Material provided Block Start

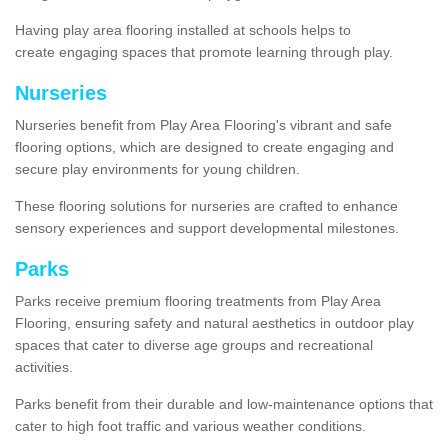
Having play area flooring installed at schools helps to
create engaging spaces that promote learning through play.
Nurseries
Nurseries benefit from Play Area Flooring's vibrant and safe
flooring options, which are designed to create engaging and
secure play environments for young children.
These flooring solutions for nurseries are crafted to enhance
sensory experiences and support developmental milestones.
Parks
Parks receive premium flooring treatments from Play Area
Flooring, ensuring safety and natural aesthetics in outdoor play
spaces that cater to diverse age groups and recreational
activities.
Parks benefit from their durable and low-maintenance options that
cater to high foot traffic and various weather conditions.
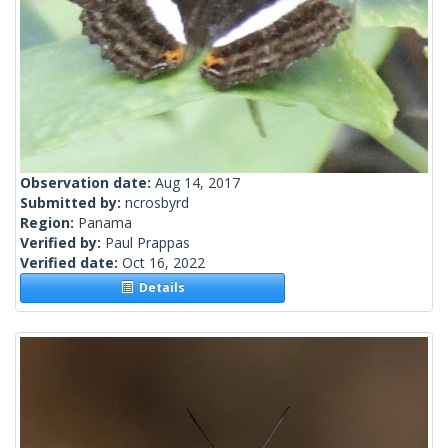
Observation date:
Aug 14, 2017
Submitted by:
ncrosbyrd
Region:
Panama
Verified by:
Paul Prappas
Verified date:
Oct 16, 2022
Details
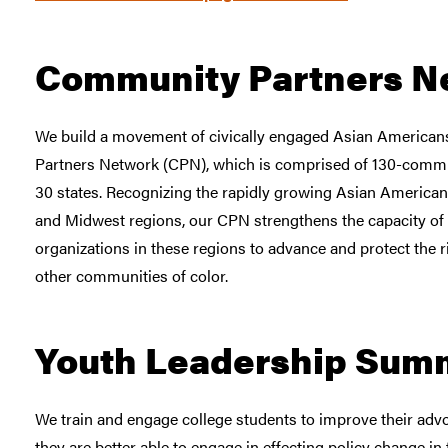
Community Partners N
We build a movement of civically engaged Asian America
Partners Network (CPN), which is comprised of 130-commu
30 states. Recognizing the rapidly growing Asian American
and Midwest regions, our CPN strengthens the capacity o
organizations in these regions to advance and protect the 
other communities of color.
Youth Leadership Sum
We train and engage college students to improve their advo
they are better able to engage in effecting policy change 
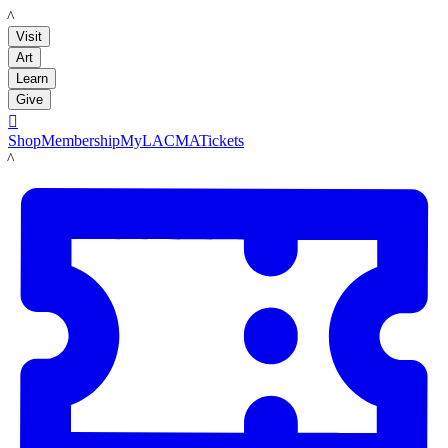
LACMA
Visit
Art
Learn
Give

Shop
Membership
MyLACMA
Tickets
LACMA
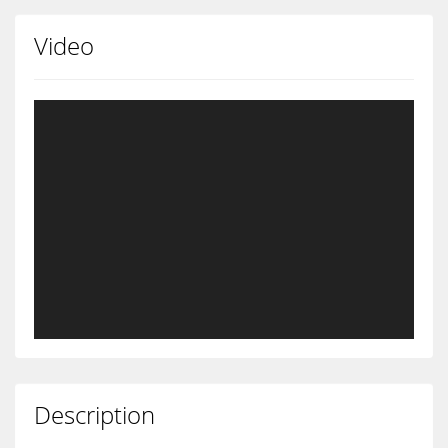
Video
Description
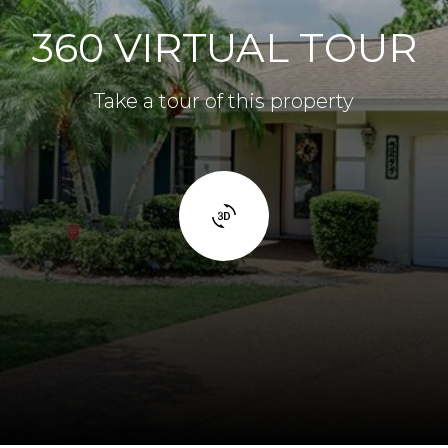
360 VIRTUAL TOUR
Take a tour of this property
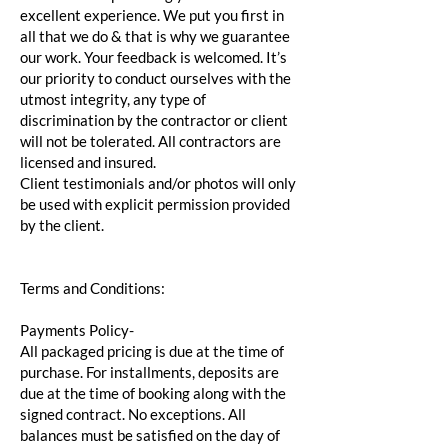
excellent experience. We put you first in
all that we do & that is why we guarantee
our work. Your feedback is welcomed. It’s
our priority to conduct ourselves with the
utmost integrity, any type of
discrimination by the contractor or client
will not be tolerated. All contractors are
licensed and insured.
Client testimonials and/or photos will only
be used with explicit permission provided
by the client.
Terms and Conditions:
Payments Policy-
All packaged pricing is due at the time of
purchase. For installments, deposits are
due at the time of booking along with the
signed contract. No exceptions. All
balances must be satisfied on the day of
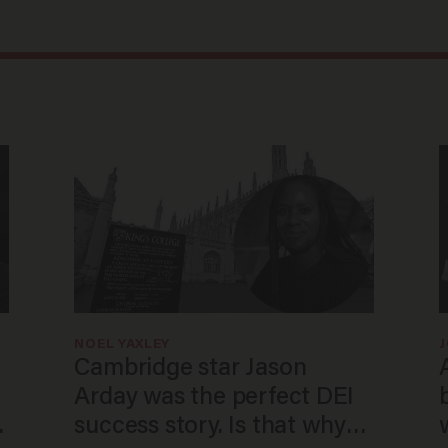
NOEL YAXLEY
Cambridge star Jason
Arday was the perfect DEI
o
success story. Is that why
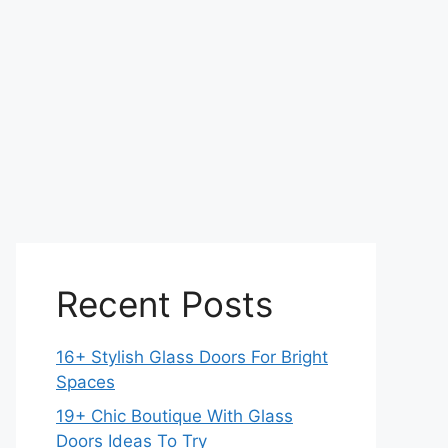
Recent Posts
16+ Stylish Glass Doors For Bright
Spaces
19+ Chic Boutique With Glass
Doors Ideas To Try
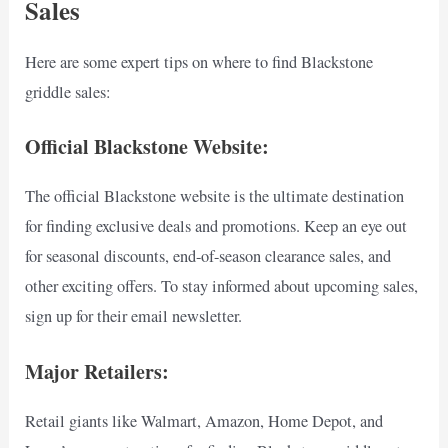
Sales
Here are some expert tips on where to find Blackstone
griddle sales:
Official Blackstone Website:
The official Blackstone website is the ultimate destination
for finding exclusive deals and promotions. Keep an eye out
for seasonal discounts, end-of-season clearance sales, and
other exciting offers. To stay informed about upcoming sales,
sign up for their email newsletter.
Major Retailers:
Retail giants like Walmart, Amazon, Home Depot, and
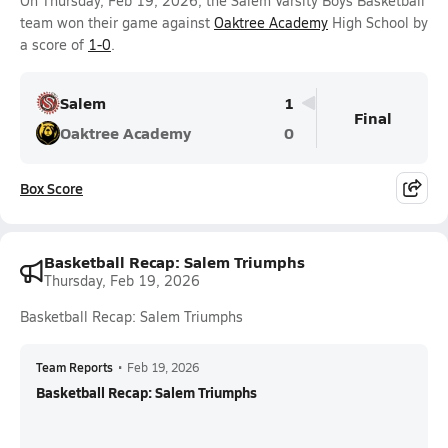
On Thursday, Feb 19, 2026, the Salem Varsity Boys Basketball
team won their game against
Oaktree Academy
High School by
a score of
1-0
.
Salem
1
Final
Oaktree Academy
0
Box Score
Basketball Recap: Salem Triumphs
Thursday, Feb 19, 2026
Basketball Recap: Salem Triumphs
Team Reports
•
Feb 19, 2026
Basketball Recap: Salem Triumphs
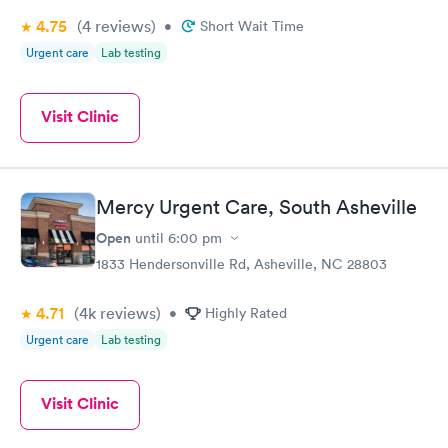
4.75
(4
reviews
)
•
Short Wait Time
Urgent care
Lab testing
Visit Clinic
Mercy Urgent Care, South Asheville
Open
until
6:00 pm
1833 Hendersonville Rd, Asheville, NC 28803
4.71
(4k
reviews
)
•
Highly Rated
Urgent care
Lab testing
Visit Clinic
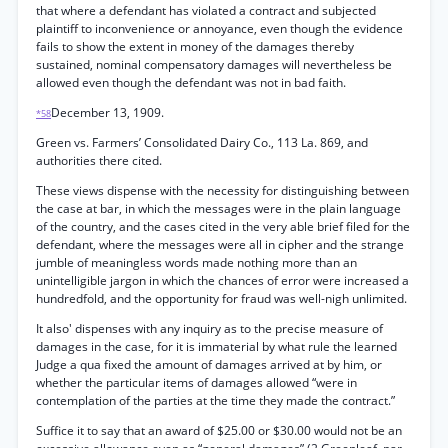
that where a defendant has violated a contract and subjected
plaintiff to inconvenience or annoyance, even though the evidence
fails to show the extent in money of the damages thereby
sustained, nominal compensatory damages will nevertheless be
allowed even though the defendant was not in bad faith.
December 13, 1909.
*58
Green vs. Farmers’ Consolidated Dairy Co., 113 La. 869, and
authorities there cited.
These views dispense with the necessity for distinguishing between
the case at bar, in which the messages were in the plain language
of the country, and the cases cited in the very able brief filed for the
defendant, where the messages were all in cipher and the strange
jumble of meaningless words made nothing more than an
unintelligible jargon in which the chances of error were increased a
hundredfold, and the opportunity for fraud was well-nigh unlimited.
It also' dispenses with any inquiry as to the precise measure of
damages in the case, for it is immaterial by what rule the learned
Judge a qua fixed the amount of damages arrived at by him, or
whether the particular items of damages allowed “were in
contemplation of the parties at the time they made the contract.”
Suffice it to say that an award of $25.00 or $30.00 would not be an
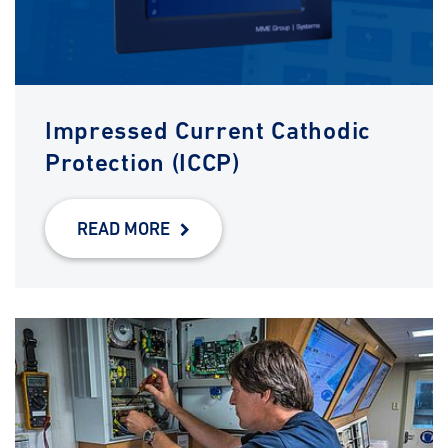
Impressed Current Cathodic
Protection (ICCP)
READ MORE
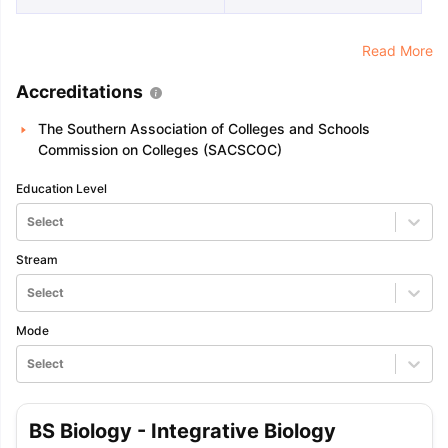
Read More
Accreditations
The Southern Association of Colleges and Schools
Commission on Colleges (SACSCOC)
Education Level
Select
Stream
Select
Mode
Select
BS Biology - Integrative Biology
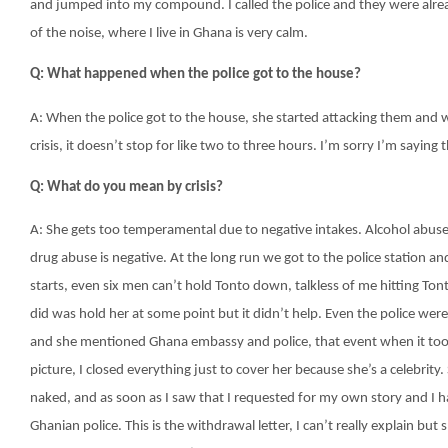
and jumped into my compound. I called the police and they were alrea
of the noise, where I live in Ghana is very calm.
Q: What happened when the police got to the house?
A: When the police got to the house, she started attacking them and was
crisis, it doesn’t stop for like two to three hours. I’m sorry I’m saying t
Q: What do you mean by crisis?
A: She gets too temperamental due to negative intakes. Alcohol abuse 
drug abuse is negative. At the long run we got to the police station 
starts, even six men can’t hold Tonto down, talkless of me hitting Tont
did was hold her at some point but it didn’t help. Even the police we
and she mentioned Ghana embassy and police, that event when it took
picture, I closed everything just to cover her because she’s a celebri
naked, and as soon as I saw that I requested for my own story and I ha
Ghanian police. This is the withdrawal letter, I can’t really explain bu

Material provided Block End

An exact transcription of the material is required, without any pictures.

Having play area flooring installed at schools helps to
create engaging spaces that promote learning through play.
Nurseries
Nurseries benefit from Play Area Flooring's vibrant and safe
flooring options, which are designed to create engaging and
secure play environments for young children.
These flooring solutions for nurseries are crafted to enhance
sensory experiences and support developmental milestones.
Parks
Parks receive premium flooring treatments from Play Area
Flooring, ensuring safety and natural aesthetics in outdoor play
spaces that cater to diverse age groups and recreational
activities.
Parks benefit from their durable and low-maintenance options that
cater to high foot traffic and various weather conditions.
Observation date:
Aug 14, 2017
Submitted by:
ncrosbyrd
Region:
Panama
Verified by:
Paul Prappas
Verified date:
Oct 16, 2022
Details
Community Partners N
We build a movement of civically engaged Asian America
Partners Network (CPN), which is comprised of 130-commu
30 states. Recognizing the rapidly growing Asian American
and Midwest regions, our CPN strengthens the capacity o
organizations in these regions to advance and protect the 
other communities of color.
Youth Leadership Sum
We train and engage college students to improve their advo
they are better able to engage in effecting policy change 
LACMA
Visit
Art
Learn
Give

Shop
Membership
MyLACMA
Tickets
LACMA
Video
Description
360 VIRTUAL TOUR
Take a tour of this property
excellent experience. We put you first in
all that we do & that is why we guarantee
our work. Your feedback is welcomed. It’s
our priority to conduct ourselves with the
utmost integrity, any type of
discrimination by the contractor or client
will not be tolerated. All contractors are
licensed and insured.
Client testimonials and/or photos will only
be used with explicit permission provided
by the client.
Terms and Conditions:
Payments Policy-
All packaged pricing is due at the time of
purchase. For installments, deposits are
due at the time of booking along with the
signed contract. No exceptions. All
balances must be satisfied on the day of
NOEL YAXLEY
Cambridge star Jason
Arday was the perfect DEI
o
success story. Is that why
Recent Posts
16+ Stylish Glass Doors For Bright
Spaces
19+ Chic Boutique With Glass
Doors Ideas To Try
Sales
Here are some expert tips on where to find Blackstone
griddle sales:
Official Blackstone Website:
The official Blackstone website is the ultimate destination
for finding exclusive deals and promotions. Keep an eye out
for seasonal discounts, end-of-season clearance sales, and
other exciting offers. To stay informed about upcoming sales,
sign up for their email newsletter.
Major Retailers:
Retail giants like Walmart, Amazon, Home Depot, and
On Thursday, Feb 19, 2026, the Salem Varsity Boys Basketball
team won their game against
Oaktree Academy
High School by
a score of
1-0
.
Salem
1
Final
Oaktree Academy
0
Box Score
Basketball Recap: Salem Triumphs
Thursday, Feb 19, 2026
Basketball Recap: Salem Triumphs
Team Reports
•
Feb 19, 2026
Basketball Recap: Salem Triumphs
4.75
(4
reviews
)
•
Short Wait Time
Urgent care
Lab testing
Visit Clinic
Mercy Urgent Care, South Asheville
Open
until
6:00 pm
1833 Hendersonville Rd, Asheville, NC 28803
4.71
(4k
reviews
)
•
Highly Rated
Urgent care
Lab testing
Visit Clinic
that where a defendant has violated a contract and subjected
plaintiff to inconvenience or annoyance, even though the evidence
fails to show the extent in money of the damages thereby
sustained, nominal compensatory damages will nevertheless be
allowed even though the defendant was not in bad faith.
December 13, 1909.
*58
Green vs. Farmers’ Consolidated Dairy Co., 113 La. 869, and
authorities there cited.
These views dispense with the necessity for distinguishing between
the case at bar, in which the messages were in the plain language
of the country, and the cases cited in the very able brief filed for the
defendant, where the messages were all in cipher and the strange
jumble of meaningless words made nothing more than an
unintelligible jargon in which the chances of error were increased a
hundredfold, and the opportunity for fraud was well-nigh unlimited.
It also' dispenses with any inquiry as to the precise measure of
damages in the case, for it is immaterial by what rule the learned
Judge a qua fixed the amount of damages arrived at by him, or
whether the particular items of damages allowed “were in
contemplation of the parties at the time they made the contract.”
Suffice it to say that an award of $25.00 or $30.00 would not be an
Impressed Current Cathodic
Protection (ICCP)
READ MORE
Read More
Accreditations
The Southern Association of Colleges and Schools
Commission on Colleges (SACSCOC)
Education Level
Select
Stream
Select
Mode
Select
BS Biology - Integrative Biology
and jumped into my compound. I called the police and they were alrea
of the noise, where I live in Ghana is very calm.
Q: What happened when the police got to the house?
A: When the police got to the house, she started attacking them and was
crisis, it doesn’t stop for like two to three hours. I’m sorry I’m saying t
Q: What do you mean by crisis?
A: She gets too temperamental due to negative intakes. Alcohol abuse 
drug abuse is negative. At the long run we got to the police station 
starts, even six men can’t hold Tonto down, talkless of me hitting Tont
did was hold her at some point but it didn’t help. Even the police we
and she mentioned Ghana embassy and police, that event when it took
picture, I closed everything just to cover her because she’s a celebri
naked, and as soon as I saw that I requested for my own story and I ha
Ghanian police. This is the withdrawal letter, I can’t really explain bu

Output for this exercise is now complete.